■ **Consigne**
Recopiez mot pour mot toutes les lignes des enregistrements qui suivent.

■ **Données enregistrées**
↓↓↓

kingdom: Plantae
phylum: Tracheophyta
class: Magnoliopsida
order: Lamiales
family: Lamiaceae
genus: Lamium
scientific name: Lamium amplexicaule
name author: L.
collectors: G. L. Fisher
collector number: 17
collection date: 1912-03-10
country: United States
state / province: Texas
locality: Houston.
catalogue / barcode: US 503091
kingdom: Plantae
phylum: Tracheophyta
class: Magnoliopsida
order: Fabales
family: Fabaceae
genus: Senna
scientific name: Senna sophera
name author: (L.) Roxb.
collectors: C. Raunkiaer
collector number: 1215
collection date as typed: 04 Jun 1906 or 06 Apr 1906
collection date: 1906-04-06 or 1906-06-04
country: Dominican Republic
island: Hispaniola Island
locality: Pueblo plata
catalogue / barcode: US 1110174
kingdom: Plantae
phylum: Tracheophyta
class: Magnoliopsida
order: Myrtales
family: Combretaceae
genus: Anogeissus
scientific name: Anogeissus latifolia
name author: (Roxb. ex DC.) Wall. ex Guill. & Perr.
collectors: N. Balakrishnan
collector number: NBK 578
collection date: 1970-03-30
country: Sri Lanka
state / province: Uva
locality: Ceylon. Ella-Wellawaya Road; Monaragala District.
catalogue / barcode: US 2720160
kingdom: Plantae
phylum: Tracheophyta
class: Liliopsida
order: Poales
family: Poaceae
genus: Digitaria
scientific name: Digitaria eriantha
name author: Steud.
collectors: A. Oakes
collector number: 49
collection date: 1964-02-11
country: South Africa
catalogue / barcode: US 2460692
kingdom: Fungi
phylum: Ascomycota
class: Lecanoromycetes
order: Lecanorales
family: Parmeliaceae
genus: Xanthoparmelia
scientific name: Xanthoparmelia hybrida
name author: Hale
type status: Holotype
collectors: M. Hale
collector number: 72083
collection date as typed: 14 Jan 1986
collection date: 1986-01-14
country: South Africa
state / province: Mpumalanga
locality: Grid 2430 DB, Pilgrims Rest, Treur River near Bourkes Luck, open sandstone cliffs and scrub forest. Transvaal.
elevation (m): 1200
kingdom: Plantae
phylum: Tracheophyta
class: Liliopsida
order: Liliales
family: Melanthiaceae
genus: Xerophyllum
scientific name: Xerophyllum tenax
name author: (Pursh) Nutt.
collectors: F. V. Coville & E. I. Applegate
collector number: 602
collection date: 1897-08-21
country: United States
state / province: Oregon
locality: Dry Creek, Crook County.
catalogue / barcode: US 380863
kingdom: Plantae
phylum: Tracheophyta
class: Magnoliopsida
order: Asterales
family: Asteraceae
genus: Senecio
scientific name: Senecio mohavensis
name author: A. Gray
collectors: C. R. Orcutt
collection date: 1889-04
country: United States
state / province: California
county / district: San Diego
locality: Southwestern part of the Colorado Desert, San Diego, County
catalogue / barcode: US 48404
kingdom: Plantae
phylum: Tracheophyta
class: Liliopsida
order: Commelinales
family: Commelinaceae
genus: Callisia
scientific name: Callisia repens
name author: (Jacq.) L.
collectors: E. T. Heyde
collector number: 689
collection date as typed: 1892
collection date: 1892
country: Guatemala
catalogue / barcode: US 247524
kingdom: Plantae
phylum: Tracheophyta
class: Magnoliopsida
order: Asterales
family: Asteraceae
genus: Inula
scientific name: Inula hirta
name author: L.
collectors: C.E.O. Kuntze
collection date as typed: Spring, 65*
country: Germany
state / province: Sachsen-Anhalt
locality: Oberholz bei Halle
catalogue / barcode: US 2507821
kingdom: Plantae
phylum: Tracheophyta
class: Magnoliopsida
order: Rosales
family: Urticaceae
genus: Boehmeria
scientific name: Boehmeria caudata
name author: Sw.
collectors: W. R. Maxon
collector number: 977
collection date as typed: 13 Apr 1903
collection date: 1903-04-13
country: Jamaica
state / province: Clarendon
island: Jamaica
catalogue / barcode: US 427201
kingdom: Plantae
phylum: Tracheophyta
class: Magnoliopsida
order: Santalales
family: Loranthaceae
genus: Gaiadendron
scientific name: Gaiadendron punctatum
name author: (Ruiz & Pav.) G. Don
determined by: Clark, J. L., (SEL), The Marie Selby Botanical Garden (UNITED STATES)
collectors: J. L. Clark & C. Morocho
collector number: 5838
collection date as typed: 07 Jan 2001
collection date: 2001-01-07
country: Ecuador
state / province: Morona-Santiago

↑↑↑

■ **Réponse rédigée**
kingdom: Plantae
phylum: Tracheophyta
class: Magnoliopsida
order: Lamiales
family: Lamiaceae
genus: Lamium
scientific name: Lamium amplexicaule
name author: L.
collectors: G. L. Fisher
collector number: 17
collection date: 1912-03-10
country: United States
state / province: Texas
locality: Houston.
catalogue / barcode: US 503091
kingdom: Plantae
phylum: Tracheophyta
class: Magnoliopsida
order: Fabales
family: Fabaceae
genus: Senna
scientific name: Senna sophera
name author: (L.) Roxb.
collectors: C. Raunkiaer
collector number: 1215
collection date as typed: 04 Jun 1906 or 06 Apr 1906
collection date: 1906-04-06 or 1906-06-04
country: Dominican Republic
island: Hispaniola Island
locality: Pueblo plata
catalogue / barcode: US 1110174
kingdom: Plantae
phylum: Tracheophyta
class: Magnoliopsida
order: Myrtales
family: Combretaceae
genus: Anogeissus
scientific name: Anogeissus latifolia
name author: (Roxb. ex DC.) Wall. ex Guill. & Perr.
collectors: N. Balakrishnan
collector number: NBK 578
collection date: 1970-03-30
country: Sri Lanka
state / province: Uva
locality: Ceylon. Ella-Wellawaya Road; Monaragala District.
catalogue / barcode: US 2720160
kingdom: Plantae
phylum: Tracheophyta
class: Liliopsida
order: Poales
family: Poaceae
genus: Digitaria
scientific name: Digitaria eriantha
name author: Steud.
collectors: A. Oakes
collector number: 49
collection date: 1964-02-11
country: South Africa
catalogue / barcode: US 2460692
kingdom: Fungi
phylum: Ascomycota
class: Lecanoromycetes
order: Lecanorales
family: Parmeliaceae
genus: Xanthoparmelia
scientific name: Xanthoparmelia hybrida
name author: Hale
type status: Holotype
collectors: M. Hale
collector number: 72083
collection date as typed: 14 Jan 1986
collection date: 1986-01-14
country: South Africa
state / province: Mpumalanga
locality: Grid 2430 DB, Pilgrims Rest, Treur River near Bourkes Luck, open sandstone cliffs and scrub forest. Transvaal.
elevation (m): 1200
kingdom: Plantae
phylum: Tracheophyta
class: Liliopsida
order: Liliales
family: Melanthiaceae
genus: Xerophyllum
scientific name: Xerophyllum tenax
name author: (Pursh) Nutt.
collectors: F. V. Coville & E. I. Applegate
collector number: 602
collection date: 1897-08-21
country: United States
state / province: Oregon
locality: Dry Creek, Crook County.
catalogue / barcode: US 380863
kingdom: Plantae
phylum: Tracheophyta
class: Magnoliopsida
order: Asterales
family: Asteraceae
genus: Senecio
scientific name: Senecio mohavensis
name author: A. Gray
collectors: C. R. Orcutt
collection date: 1889-04
country: United States
state / province: California
county / district: San Diego
locality: Southwestern part of the Colorado Desert, San Diego, County
catalogue / barcode: US 48404
kingdom: Plantae
phylum: Tracheophyta
class: Liliopsida
order: Commelinales
family: Commelinaceae
genus: Callisia
scientific name: Callisia repens
name author: (Jacq.) L.
collectors: E. T. Heyde
collector number: 689
collection date as typed: 1892
collection date: 1892
country: Guatemala
catalogue / barcode: US 247524
kingdom: Plantae
phylum: Tracheophyta
class: Magnoliopsida
order: Asterales
family: Asteraceae
genus: Inula
scientific name: Inula hirta
name author: L.
collectors: C.E.O. Kuntze
collection date as typed: Spring, 65*
country: Germany
state / province: Sachsen-Anhalt
locality: Oberholz bei Halle
catalogue / barcode: US 2507821
kingdom: Plantae
phylum: Tracheophyta
class: Magnoliopsida
order: Rosales
family: Urticaceae
genus: Boehmeria
scientific name: Boehmeria caudata
name author: Sw.
collectors: W. R. Maxon
collector number: 977
collection date as typed: 13 Apr 1903
collection date: 1903-04-13
country: Jamaica
state / province: Clarendon
island: Jamaica
catalogue / barcode: US 427201
kingdom: Plantae
phylum: Tracheophyta
class: Magnoliopsida
order: Santalales
family: Loranthaceae
genus: Gaiadendron
scientific name: Gaiadendron punctatum
name author: (Ruiz & Pav.) G. Don
determined by: Clark, J. L., (SEL), The Marie Selby Botanical Garden (UNITED STATES)
collectors: J. L. Clark & C. Morocho
collector number: 5838
collection date as typed: 07 Jan 2001
collection date: 2001-01-07
country: Ecuador
state / province: Morona-Santiago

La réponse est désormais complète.